Comme toute recette un peu mythique, elle a plusieurs légendes. Mais à ma connaissance, aucune ne concerne le vin. Concernant la réussite des cannelés, il est souhaitable, même si c’est davantage de travail, d’utiliser des moules en cuivre puisque ceux en silicone offrent souvent une cuisson moins bien adaptée aux exigences qui font sa qualité première : craquant à l’extérieur, moelleux à l’intérieur.
Nini33 : Quelles sont les meilleures adresses à Bordeaux (ou ailleurs!) pour déguster la cuisine bordelaise?
Je conseillerais pour déjeuner ou dîner (à la bordelaise) d’aller bien entendu à la Brasserie bordelaise rue Saint-Rémi, mais aussi au Noailles allées de Tourny.
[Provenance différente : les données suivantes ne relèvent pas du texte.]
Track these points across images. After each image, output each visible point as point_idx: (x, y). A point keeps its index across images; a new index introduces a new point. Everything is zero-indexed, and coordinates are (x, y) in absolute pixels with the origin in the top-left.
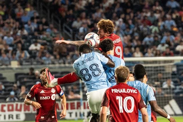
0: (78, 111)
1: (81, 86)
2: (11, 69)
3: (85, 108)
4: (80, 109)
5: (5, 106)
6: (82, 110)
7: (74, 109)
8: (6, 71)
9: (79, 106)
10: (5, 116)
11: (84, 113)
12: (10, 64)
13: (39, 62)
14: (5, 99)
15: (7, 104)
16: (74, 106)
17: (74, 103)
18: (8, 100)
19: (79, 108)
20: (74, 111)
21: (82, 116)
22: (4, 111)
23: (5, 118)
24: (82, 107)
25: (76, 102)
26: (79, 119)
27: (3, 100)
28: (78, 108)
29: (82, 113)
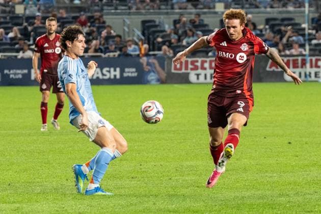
0: (302, 71)
1: (307, 37)
2: (216, 13)
3: (311, 67)
4: (306, 67)
5: (206, 62)
6: (308, 69)
7: (298, 67)
8: (208, 15)
9: (304, 63)
10: (206, 75)
11: (310, 73)
12: (214, 7)
13: (253, 4)
14: (207, 53)
15: (208, 60)
16: (298, 63)
17: (297, 60)
18: (210, 54)
19: (304, 67)
20: (298, 70)
21: (308, 77)
22: (205, 69)
23: (206, 78)
24: (308, 65)
25: (300, 58)
26: (304, 81)
27: (204, 54)
28: (302, 67)
29: (308, 73)
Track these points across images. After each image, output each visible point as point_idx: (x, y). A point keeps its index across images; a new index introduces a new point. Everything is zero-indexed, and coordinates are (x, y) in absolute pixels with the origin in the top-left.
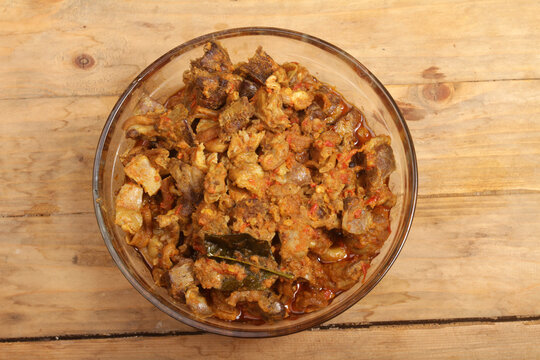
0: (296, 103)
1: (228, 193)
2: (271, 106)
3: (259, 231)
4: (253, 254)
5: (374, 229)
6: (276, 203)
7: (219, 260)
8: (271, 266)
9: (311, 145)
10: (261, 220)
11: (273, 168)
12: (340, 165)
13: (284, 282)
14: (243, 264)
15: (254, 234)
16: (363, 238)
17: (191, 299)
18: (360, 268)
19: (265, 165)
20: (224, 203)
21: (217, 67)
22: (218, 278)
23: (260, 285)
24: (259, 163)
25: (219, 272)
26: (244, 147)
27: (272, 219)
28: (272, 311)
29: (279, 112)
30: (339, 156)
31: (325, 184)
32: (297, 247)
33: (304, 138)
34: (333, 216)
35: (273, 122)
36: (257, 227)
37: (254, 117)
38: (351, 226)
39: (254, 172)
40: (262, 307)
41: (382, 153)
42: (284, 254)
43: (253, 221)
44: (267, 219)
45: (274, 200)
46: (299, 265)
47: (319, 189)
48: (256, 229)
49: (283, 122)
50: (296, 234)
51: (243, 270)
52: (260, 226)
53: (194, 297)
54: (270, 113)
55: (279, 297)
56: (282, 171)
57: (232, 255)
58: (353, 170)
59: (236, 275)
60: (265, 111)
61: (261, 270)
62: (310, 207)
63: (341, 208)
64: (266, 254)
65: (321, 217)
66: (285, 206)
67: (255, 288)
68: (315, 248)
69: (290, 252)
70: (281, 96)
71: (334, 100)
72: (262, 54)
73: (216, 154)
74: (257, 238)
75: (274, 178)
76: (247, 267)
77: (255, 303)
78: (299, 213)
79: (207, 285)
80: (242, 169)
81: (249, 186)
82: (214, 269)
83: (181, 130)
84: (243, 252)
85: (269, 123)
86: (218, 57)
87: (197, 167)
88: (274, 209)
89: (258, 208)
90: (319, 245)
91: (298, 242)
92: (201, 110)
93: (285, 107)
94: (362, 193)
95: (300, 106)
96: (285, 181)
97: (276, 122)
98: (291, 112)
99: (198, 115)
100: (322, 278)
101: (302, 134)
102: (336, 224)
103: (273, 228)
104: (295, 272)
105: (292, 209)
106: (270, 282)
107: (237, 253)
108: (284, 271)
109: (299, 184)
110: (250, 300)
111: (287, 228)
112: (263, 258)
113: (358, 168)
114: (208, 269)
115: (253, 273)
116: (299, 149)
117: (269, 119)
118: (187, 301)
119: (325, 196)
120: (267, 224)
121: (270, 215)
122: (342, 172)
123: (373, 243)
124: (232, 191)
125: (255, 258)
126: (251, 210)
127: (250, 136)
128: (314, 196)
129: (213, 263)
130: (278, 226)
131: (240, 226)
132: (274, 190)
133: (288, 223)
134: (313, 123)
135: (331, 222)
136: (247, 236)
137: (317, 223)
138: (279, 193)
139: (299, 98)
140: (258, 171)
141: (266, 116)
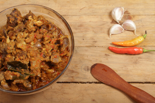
0: (37, 24)
1: (15, 50)
2: (29, 25)
3: (24, 61)
4: (22, 68)
5: (62, 62)
6: (29, 53)
7: (12, 71)
8: (28, 72)
9: (43, 37)
10: (24, 57)
11: (29, 42)
12: (51, 43)
13: (32, 77)
14: (19, 72)
15: (22, 62)
16: (58, 65)
17: (3, 83)
18: (57, 74)
19: (26, 41)
20: (14, 53)
21: (16, 15)
22: (11, 77)
23: (24, 78)
24: (25, 41)
25: (12, 75)
26: (21, 37)
27: (28, 58)
28: (28, 86)
29: (32, 26)
30: (51, 40)
31: (46, 47)
32: (35, 66)
33: (40, 35)
34: (48, 57)
35: (30, 29)
36: (23, 60)
37: (25, 29)
38: (54, 60)
39: (23, 43)
40: (25, 85)
41: (65, 40)
42: (32, 68)
43: (22, 58)
44: (26, 57)
45: (29, 52)
46: (36, 72)
47: (44, 49)
48: (22, 60)
49: (33, 29)
50: (35, 62)
51: (19, 74)
52: (24, 59)
53: (4, 83)
54: (29, 27)
55: (31, 83)
56: (32, 43)
57: (15, 69)
58: (56, 45)
59: (16, 75)
60: (28, 26)
61: (25, 74)
62: (41, 54)
63: (51, 55)
64: (26, 69)
65: (44, 57)
66: (32, 53)
67: (22, 79)
68: (43, 68)
69: (33, 68)
70: (33, 22)
71: (53, 26)
72: (31, 13)
73: (13, 40)
74: (23, 63)
75: (30, 46)
76: (20, 73)
77: (22, 84)
78: (37, 56)
79: (8, 79)
80: (19, 42)
81: (21, 47)
82: (10, 74)
83: (2, 32)
84: (19, 68)
85: (29, 30)
86: (16, 13)
87: (7, 43)
88: (29, 54)
89: (23, 54)
90: (44, 67)
91: (35, 64)
92: (9, 27)
93: (34, 25)
94: (59, 52)
95: (39, 25)
96: (33, 47)
97: (31, 29)
98: (36, 27)
99: (9, 29)
100: (45, 78)
101: (40, 34)
102: (49, 60)
103: (28, 60)
104: (35, 74)
105: (34, 54)
106: (27, 77)
107: (17, 68)
108: (32, 74)
109: (38, 47)
110: (20, 83)
111: (32, 60)
112: (25, 70)
113: (58, 45)
114: (8, 74)
115: (22, 74)
116: (39, 38)
117: (29, 28)
118: (1, 84)
119: (46, 51)
120: (26, 59)
121: (27, 56)
122: (52, 44)
123: (61, 67)
124: (16, 50)
125: (23, 70)
126: (21, 54)
127: (24, 34)
128: (42, 51)
129: (10, 72)
130: (30, 60)
131: (17, 59)
132: (29, 49)
133: (33, 59)
134: (43, 30)
135: (47, 59)
136: (19, 62)
137: (43, 59)
138: (31, 50)
139: (39, 23)
140: (24, 43)
141: (28, 28)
Les photos de ces deux institutions sont d’ailleurs dans le livre. Bien entendu, bien d’autres endroits à Bordeaux comme en Gironde permettent de goûter les produits du terroir avec de bons rapports qualité/prix.
Josette : Où peut-on trouver votre livre ?
On peut trouver mon livre partout en France et dans tous les pays francophones. Concernant la France, le livre est diffusé en librairies, dans les maisons de presse et les grandes surfaces. Et les grandes enseignes nationales comme la Fnac et Cultura. On le trouvera bien entendu chez Mollat à Bordeaux.
« Connaître la cuisine bordelaise » (éd. Sud Ouest, 2011, 64 pages couleur, 7,50 euros).